How SESCO Clients Should Respond to the Swine Flu Outbreak
April 30, 2009
Today, April 30th, the CDC reports additional confirmed infections, hospitalizations and unfortunately, the nation's first fatality from this flu outbreak. The CDC is suggesting that a pattern of more severe illness associated with this virus may be emerging in the U.S. Most citizens will not have immunity to this new virus and, as it continues to spread, more cases are expected in the coming days and weeks.
Initial indications (although premature) are the outbreak will be a "mild" virus through the summer months due to heat. The concern is that when flu season hits in the fall and winter that the swine flu will be much more severe.
So what should SESCO clients do now?
As with any good organization, communicate, communicate, communicate. Re-ensure employees that your management team is monitoring the potential effects upon the workplace.
Review the CDC's (Center for Disease Control) and OSHA websites for updates.
Request that employees report to their supervisors immediately if they are experiencing any flu-like symptoms. Subsequently, request employees to go home and stay home while sick.
Post in washrooms, bathrooms, break rooms and lunch areas to wash hands frequently and to practice good hygiene. This includes covering coughs and sneezes, avoiding human contact in the workplace and practicing good housekeeping by cleaning up after themselves.
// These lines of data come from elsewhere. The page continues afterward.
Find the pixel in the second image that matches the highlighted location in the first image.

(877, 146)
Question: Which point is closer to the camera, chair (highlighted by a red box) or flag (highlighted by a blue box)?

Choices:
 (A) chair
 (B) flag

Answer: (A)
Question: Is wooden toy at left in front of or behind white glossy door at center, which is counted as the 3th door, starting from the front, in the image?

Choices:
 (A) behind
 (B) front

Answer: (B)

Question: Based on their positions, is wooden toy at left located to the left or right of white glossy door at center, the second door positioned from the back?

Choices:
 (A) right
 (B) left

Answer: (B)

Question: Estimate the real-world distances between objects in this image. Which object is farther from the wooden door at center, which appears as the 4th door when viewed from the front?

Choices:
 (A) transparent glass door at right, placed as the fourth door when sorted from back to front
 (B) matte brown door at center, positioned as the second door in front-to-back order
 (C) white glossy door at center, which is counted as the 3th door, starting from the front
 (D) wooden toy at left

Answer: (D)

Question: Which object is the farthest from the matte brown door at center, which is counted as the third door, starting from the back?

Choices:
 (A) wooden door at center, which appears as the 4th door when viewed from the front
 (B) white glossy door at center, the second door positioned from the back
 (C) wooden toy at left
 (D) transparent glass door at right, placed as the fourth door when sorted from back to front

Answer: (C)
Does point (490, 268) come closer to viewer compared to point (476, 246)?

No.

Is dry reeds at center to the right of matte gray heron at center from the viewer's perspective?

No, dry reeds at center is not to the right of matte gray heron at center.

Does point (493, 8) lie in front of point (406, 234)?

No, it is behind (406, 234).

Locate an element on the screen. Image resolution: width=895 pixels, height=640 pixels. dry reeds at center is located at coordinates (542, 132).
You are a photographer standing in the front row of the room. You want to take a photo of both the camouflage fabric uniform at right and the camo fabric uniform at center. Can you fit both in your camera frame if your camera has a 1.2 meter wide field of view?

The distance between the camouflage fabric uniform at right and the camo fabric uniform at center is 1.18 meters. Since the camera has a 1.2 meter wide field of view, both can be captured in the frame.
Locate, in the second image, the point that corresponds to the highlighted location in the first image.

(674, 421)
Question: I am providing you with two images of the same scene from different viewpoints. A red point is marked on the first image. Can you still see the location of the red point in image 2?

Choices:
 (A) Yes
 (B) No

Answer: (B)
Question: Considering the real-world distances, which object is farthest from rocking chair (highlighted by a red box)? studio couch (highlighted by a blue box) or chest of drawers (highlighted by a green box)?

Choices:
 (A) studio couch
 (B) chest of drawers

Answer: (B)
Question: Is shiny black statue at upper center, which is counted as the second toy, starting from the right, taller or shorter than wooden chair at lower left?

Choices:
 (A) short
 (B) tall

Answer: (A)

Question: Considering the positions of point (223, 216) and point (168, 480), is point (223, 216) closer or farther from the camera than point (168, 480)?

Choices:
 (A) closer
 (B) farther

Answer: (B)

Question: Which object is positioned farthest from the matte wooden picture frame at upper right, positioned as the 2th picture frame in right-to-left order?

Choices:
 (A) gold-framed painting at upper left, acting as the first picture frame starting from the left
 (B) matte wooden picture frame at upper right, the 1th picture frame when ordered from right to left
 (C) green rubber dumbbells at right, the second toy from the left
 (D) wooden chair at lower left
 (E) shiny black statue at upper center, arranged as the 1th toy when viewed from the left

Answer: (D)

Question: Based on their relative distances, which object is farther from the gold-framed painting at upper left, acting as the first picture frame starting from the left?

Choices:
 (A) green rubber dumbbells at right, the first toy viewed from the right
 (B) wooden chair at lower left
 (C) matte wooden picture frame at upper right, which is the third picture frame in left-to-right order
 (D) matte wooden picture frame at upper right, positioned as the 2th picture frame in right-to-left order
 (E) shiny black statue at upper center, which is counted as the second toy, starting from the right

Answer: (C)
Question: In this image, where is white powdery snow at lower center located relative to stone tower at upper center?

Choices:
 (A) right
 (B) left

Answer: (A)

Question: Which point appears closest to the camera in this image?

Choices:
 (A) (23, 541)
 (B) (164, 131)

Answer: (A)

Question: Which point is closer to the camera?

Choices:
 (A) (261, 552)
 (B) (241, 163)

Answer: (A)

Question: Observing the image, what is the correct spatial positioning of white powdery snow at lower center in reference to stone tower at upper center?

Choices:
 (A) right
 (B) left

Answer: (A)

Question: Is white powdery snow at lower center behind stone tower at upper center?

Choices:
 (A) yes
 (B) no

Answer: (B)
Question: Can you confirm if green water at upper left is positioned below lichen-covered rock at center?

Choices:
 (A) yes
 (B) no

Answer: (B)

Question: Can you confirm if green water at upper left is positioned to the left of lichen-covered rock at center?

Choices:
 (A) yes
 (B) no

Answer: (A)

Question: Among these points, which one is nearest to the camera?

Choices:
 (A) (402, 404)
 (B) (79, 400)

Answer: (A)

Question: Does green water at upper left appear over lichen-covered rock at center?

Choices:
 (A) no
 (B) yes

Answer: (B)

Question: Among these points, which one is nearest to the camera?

Ensure bathrooms are equipped with anti-bacterial soaps and alcohol cleansing products. Place alcohol cleansing products in reception areas, bathrooms, break rooms, lunch areas, conference rooms and other public locations.
Encourage staff to wipe down phones at least twice a day with alcohol cleaning products — especially for phones that are available to the general employee population and/or public.
Communicate with cleaning personnel or services about additional cleaning that they may be able to provide to sanitize work areas — especially within healthcare and retail settings.
Should the outbreak continue to spread, consider temporarily altering attendance and/or sick leave policies so that employees feel that they don't have to show up to work or otherwise be penalized when they are sick. Of course, there will be abuse of such policies, so communication and training, particularly with supervisors, is appropriate.
You may wish to visit "Guidance on Preparing Workplaces for an Influenza Pandemic" http://www.osha.gov/Publications/influenza_pandemic.html.
SESCO will continue to monitor the progression of this flu virus and communicate developments with our valued clients.